Machine learning to predict CKD stage in patients with autosomal dominant polycystic kidney disease: a national cohort study in Japan

Design/Setting/Participants

This retrospective study used the Nationally Designated Intractable Disease Database established based on Japan’s Intractable Disease Medical Care Act.²⁰. The Japanese physician registration system and subsidy system for designated intractable diseases are as described above.²⁰. This research was provided by the Ministry of Health, Labor and Welfare based on an application from the Ministry of Health, Labor and Welfare, using anonymized data based on designated intractable disease diagnosis certificates of newly registered patients from FY2015 to FY2021. Patients diagnosed with ADPKD and meeting the criteria for an intractable disease⁹ Apply for medical expenses subsidy from the government and be registered in the incurable disease database^{15, 20}. The criteria for designating ADPKD as an intractable disease in Japan are as follows. (1) Red area of CKD severity classification in Kidney Disease Improvement Global Outcomes (KDIGO) heat map (patients with advanced stage CKD or severe proteinuria)^{twenty one} (2) Total kidney volume (TKV) is 750 mL or more and TKV increase is 5% or more per year.⁹. This study was conducted in accordance with the 1964 Helsinki Declaration and its later amendments or comparable ethical standards. This study was approved by the institutional ethics committees of the Japanese Society of Nephrology (approval number: 70) and Juntendo University (approval number: 2021016), and the requirement for individual consent for this retrospective analysis was waived due to the characteristics of the data.

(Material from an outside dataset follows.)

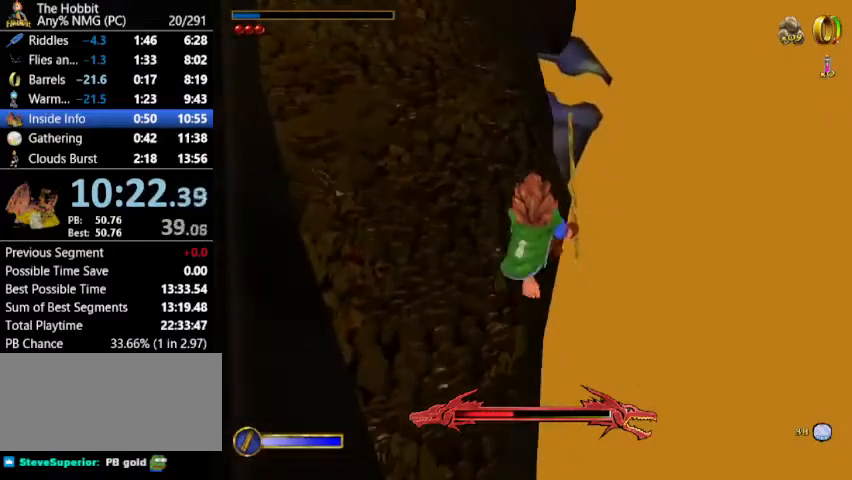
{"keys": ["w"], "mouse": [], "events": [[100, "shift", "down"], [200, "mouse_left", "down"], [300, "mouse_left", "up"], [300, "shift", "up"]]}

The study enrolled 2,737 patients who completed their initial application during the study period, and their CKD stage G classification (classified by GFR) was assessed at renewal application three years later. The database consists of baseline data collected during initial case enrollment and annual follow-up data recorded thereafter. Since each follow-up entry contained only one measurement taken by the attending physician, no preprocessing was applied and the recorded values were directly used as features. Using this data source, we constructed a dataset in which the clinical characteristics recorded at the time of the initial application were specified as predictors and the CKD stage determined at the 3-year renewal application was defined as the outcome.

Results evaluation

The primary endpoint was CKD stage G classification assessed after 3 years. Both CKD stage G and A classifications serve as severity criteria for determining whether a patient is eligible for financial support for incurable diseases in Japan, and are important indicators that influence clinical management. Among these indicators, the G classification is widely incorporated into mandatory health examinations and frequently measured in daily clinical practice, making it advantageous as ground truth data for machine learning analysis.

statistical analysis

Descriptive statistics were calculated for all predictor variables to assess the distribution of the data. Discrete variables were summarized by frequencies and percentages, and continuous variables were characterized by means and variances. Additionally, the number of observations for each variable was recorded. All analyzes were performed using R version 4.4.2.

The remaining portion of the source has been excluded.